--- TEXTE FOURNI ---
• • • •
Cette vision, selon la sociologue Jacqueline Trincaz, trouve ses racines dans les mythes grecs et les récits bibliques, qui véhiculent une vision peu flatteuse de la vieillesse et qui se sont beaucoup développés à l’époque de la Renaissance. Dans le mythe de Pandore, par exemple, Zeus envoie Pandore sur Terre pour punir les hommes de leur orgueil. Elle apporte ainsi « les maladies cruelles que la vieillesse apporte aux hommes ». À l’inverse, dans le mythe de la fontaine de Jouvence, le rajeunissement devient une quête capitale.  

Senior et entreprise : une relation complexe  

Avec l’allongement de l’espérance de vie et le report de l’âge de la retraite, les seniors sont amenés à rester dans l’entreprise plus longtemps. Pourtant, le monde du travail reste marqué par l’âgisme, un terme inventé en 1969 par le gérontologue Robert Butler pour décrire un « profond désordre psychosocial caractérisé par des préjugés institutionnalisés, des stéréotypes et une mise à l’écart des seniors ».
• • • •
--- VOS CONSIGNES ---
Recopiez fidèlement le passage du texte sur la vieillesse qui s'ouvre sur les mots contenant « Cette vision, selon » et se termine par « une quête capitale. ». Les données qui suivent constituent un matériau distinct du texte sur la vieillesse.
• • • •
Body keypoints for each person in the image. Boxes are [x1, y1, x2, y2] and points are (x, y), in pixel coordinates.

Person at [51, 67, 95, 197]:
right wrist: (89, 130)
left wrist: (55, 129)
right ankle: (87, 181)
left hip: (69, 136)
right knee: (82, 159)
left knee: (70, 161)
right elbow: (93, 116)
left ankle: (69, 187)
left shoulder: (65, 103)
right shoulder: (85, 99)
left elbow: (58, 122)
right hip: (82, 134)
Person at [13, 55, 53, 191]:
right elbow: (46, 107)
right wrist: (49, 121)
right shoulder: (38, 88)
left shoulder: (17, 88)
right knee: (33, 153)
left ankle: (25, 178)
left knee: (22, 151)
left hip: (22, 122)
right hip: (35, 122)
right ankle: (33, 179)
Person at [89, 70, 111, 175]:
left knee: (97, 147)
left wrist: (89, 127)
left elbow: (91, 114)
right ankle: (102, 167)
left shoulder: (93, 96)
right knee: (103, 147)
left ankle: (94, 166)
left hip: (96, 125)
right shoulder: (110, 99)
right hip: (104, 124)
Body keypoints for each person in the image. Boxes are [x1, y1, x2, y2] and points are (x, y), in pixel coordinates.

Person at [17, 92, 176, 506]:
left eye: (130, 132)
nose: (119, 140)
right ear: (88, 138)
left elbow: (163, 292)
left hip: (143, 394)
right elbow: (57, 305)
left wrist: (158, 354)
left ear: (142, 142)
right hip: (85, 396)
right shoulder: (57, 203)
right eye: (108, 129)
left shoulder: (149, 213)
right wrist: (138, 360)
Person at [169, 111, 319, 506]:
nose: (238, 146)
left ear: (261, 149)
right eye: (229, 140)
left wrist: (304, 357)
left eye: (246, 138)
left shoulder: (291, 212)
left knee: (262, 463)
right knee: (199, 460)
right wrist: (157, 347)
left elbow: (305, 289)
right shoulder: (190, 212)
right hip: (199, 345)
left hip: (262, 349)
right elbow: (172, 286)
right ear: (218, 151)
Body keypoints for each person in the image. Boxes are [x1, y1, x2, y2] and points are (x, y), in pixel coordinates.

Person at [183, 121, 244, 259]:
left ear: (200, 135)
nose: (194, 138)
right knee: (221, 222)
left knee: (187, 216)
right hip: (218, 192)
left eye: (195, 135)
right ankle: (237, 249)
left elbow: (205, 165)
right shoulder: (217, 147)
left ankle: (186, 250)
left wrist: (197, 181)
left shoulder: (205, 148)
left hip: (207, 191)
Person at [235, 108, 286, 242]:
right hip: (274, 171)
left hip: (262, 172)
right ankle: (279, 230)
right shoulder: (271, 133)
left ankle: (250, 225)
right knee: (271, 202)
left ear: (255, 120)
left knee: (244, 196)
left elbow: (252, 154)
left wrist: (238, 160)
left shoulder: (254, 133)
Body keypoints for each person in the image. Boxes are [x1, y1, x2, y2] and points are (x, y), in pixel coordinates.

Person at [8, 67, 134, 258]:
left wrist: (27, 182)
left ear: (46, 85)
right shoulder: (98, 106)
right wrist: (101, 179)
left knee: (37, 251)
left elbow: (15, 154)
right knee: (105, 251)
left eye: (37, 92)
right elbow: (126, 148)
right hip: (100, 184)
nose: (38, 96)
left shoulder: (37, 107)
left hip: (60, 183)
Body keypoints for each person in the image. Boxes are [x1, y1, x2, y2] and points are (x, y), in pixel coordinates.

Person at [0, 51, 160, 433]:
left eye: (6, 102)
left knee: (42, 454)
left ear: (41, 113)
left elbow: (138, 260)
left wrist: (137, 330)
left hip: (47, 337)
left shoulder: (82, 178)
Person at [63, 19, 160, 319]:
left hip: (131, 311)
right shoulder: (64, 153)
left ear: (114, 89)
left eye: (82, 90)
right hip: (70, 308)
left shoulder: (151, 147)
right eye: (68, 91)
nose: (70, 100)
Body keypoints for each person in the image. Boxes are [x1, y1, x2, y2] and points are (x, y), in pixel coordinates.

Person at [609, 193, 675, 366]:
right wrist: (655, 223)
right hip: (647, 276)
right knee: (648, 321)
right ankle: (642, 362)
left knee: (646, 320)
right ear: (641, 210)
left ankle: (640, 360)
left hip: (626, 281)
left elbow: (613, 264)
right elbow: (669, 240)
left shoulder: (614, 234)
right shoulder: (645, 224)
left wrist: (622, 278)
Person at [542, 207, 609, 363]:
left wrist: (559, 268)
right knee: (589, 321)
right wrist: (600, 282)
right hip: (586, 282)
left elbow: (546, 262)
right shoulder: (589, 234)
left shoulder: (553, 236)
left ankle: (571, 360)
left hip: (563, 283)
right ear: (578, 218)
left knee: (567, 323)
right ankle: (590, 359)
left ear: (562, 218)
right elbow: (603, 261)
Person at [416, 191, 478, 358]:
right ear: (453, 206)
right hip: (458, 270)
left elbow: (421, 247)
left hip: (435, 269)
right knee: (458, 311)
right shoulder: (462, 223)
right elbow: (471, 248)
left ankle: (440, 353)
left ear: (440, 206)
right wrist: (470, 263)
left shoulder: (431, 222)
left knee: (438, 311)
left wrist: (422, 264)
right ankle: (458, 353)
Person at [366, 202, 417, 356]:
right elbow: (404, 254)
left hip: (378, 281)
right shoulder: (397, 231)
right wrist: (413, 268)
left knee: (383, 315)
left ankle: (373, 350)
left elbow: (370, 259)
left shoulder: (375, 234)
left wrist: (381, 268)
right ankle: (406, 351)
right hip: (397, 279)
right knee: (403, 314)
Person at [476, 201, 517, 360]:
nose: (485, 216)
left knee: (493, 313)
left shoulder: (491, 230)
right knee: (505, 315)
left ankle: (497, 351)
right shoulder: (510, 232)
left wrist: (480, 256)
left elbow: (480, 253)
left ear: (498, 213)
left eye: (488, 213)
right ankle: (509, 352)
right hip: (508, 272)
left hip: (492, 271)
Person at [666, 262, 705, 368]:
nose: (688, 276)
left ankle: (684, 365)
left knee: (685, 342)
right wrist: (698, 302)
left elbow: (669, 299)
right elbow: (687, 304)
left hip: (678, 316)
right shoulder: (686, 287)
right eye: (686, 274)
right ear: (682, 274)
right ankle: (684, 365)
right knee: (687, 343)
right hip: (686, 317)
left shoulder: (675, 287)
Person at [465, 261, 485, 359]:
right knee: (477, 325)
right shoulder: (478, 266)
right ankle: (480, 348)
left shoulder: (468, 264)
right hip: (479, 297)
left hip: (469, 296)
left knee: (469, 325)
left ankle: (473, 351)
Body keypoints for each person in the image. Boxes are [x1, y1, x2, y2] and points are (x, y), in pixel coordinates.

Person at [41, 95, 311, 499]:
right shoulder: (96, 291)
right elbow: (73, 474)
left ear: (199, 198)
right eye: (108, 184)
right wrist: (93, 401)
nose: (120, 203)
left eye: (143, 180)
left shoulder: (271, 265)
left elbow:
• • • •
--- ZONE DE RÉPONSE ---
Cette vision, selon la sociologue Jacqueline Trincaz, trouve ses racines dans les mythes grecs et les récits bibliques, qui véhiculent une vision peu flatteuse de la vieillesse et qui se sont beaucoup développés à l’époque de la Renaissance. Dans le mythe de Pandore, par exemple, Zeus envoie Pandore sur Terre pour punir les hommes de leur orgueil. Elle apporte ainsi « les maladies cruelles que la vieillesse apporte aux hommes ». À l’inverse, dans le mythe de la fontaine de Jouvence, le rajeunissement devient une quête capitale.